牛車拐進侯府所在的街巷。她遠遠看見端王府的車馬停在侯府門口,紅綢鋪了一地,來迎親的禮官正站在門前高聲宣著禮單。丫鬟婆子們擠在門口探頭探腦,嘰嘰喳喳地議論著。

阿蘅從牛車上跳下來,拍了拍衣裳上沾的稻草屑,不慌不忙地從側門進了府。

她穿過回廊的時候,迎麵撞上王媽媽。

王媽媽一眼看見她,快步迎上來,臉上的表情又急又壓:“怎麼才回來!二小姐在屋裏頭等你呢,端王府來人了——快去換身幹淨衣裳,二小姐讓你跟在她身邊伺候著。”

阿蘅應了一聲,快步往晚香閣走去。

走到廊下的時候,她聽見屋裏傳來沈晚寧的笑聲,清脆歡快,帶著少女的嬌羞,與平日裏那種慵懶隨意的語調大不相同。

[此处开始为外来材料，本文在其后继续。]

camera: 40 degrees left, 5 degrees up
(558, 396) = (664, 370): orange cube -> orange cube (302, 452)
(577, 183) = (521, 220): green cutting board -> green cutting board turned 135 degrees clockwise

阿蘅在門口停了一步,低頭看了看自己的衣裳——粗布麻衣,下擺沾著黃泥,袖口還蹭了一團草漬。

她將袖中的銅簪往裏頭推了推,確保它穩穩地卡在暗袋裏,然後深吸一口氣,推門進了屋。

沈晚寧正坐在妝台前,手裏捧著一卷紅紙,滿眼含笑地端詳著。聽見門響,她轉過頭來,看見阿蘅的瞬間,那笑容微微收了幾分。

“回來了?”沈晚寧上下打量了她一眼,“去了這麼久?”

“莊子上路不好走,又陪劉嬤嬤說了會兒話。”阿蘅垂著手站著,“嬤嬤身子不大好了,奴婢把巴豆粉放在她的吃食裏,讓她鬧了兩回肚子。”

沈晚寧盯著她看了兩秒,目光在她沾著泥的裙擺上停了停,然後笑了笑:“辦得不錯。去換身衣裳,等會兒端王府的人要進來拜見,你跟在我後頭就行。”

阿蘅福了一禮,退到偏間去換衣裳。

她解開外衫的時候,從懷裏掉出一樣東西——那張疊好的紙從暗袋的縫隙裏滑了出來,落在腳邊的地磚上。

阿蘅的動作頓了一瞬,彎腰拾起紙,塞回了袖中最貼身的位置。

她換好衣裳,對著銅鏡理了理鬢角,將銅簪插好。

銅鏡裏映出她的臉——眉清目淡,鼻梁挺拔,下頜的線條在微暗的光線中顯得格外分明。這張臉放在侯府的丫鬟堆裏算不上出挑,但阿蘅看著它的時候,忽然在想一件事。

下聘之後,沈晚寧嫁入端王府,作為陪嫁丫鬟的她也要跟著走。而在那之前,她還剩不到一個月的時間。

一個月。夠不夠她學會周娘子教的所有東西?

她不知道。

阿蘅將銅簪往發髻裏又推了推,推開偏間的門,走了出去。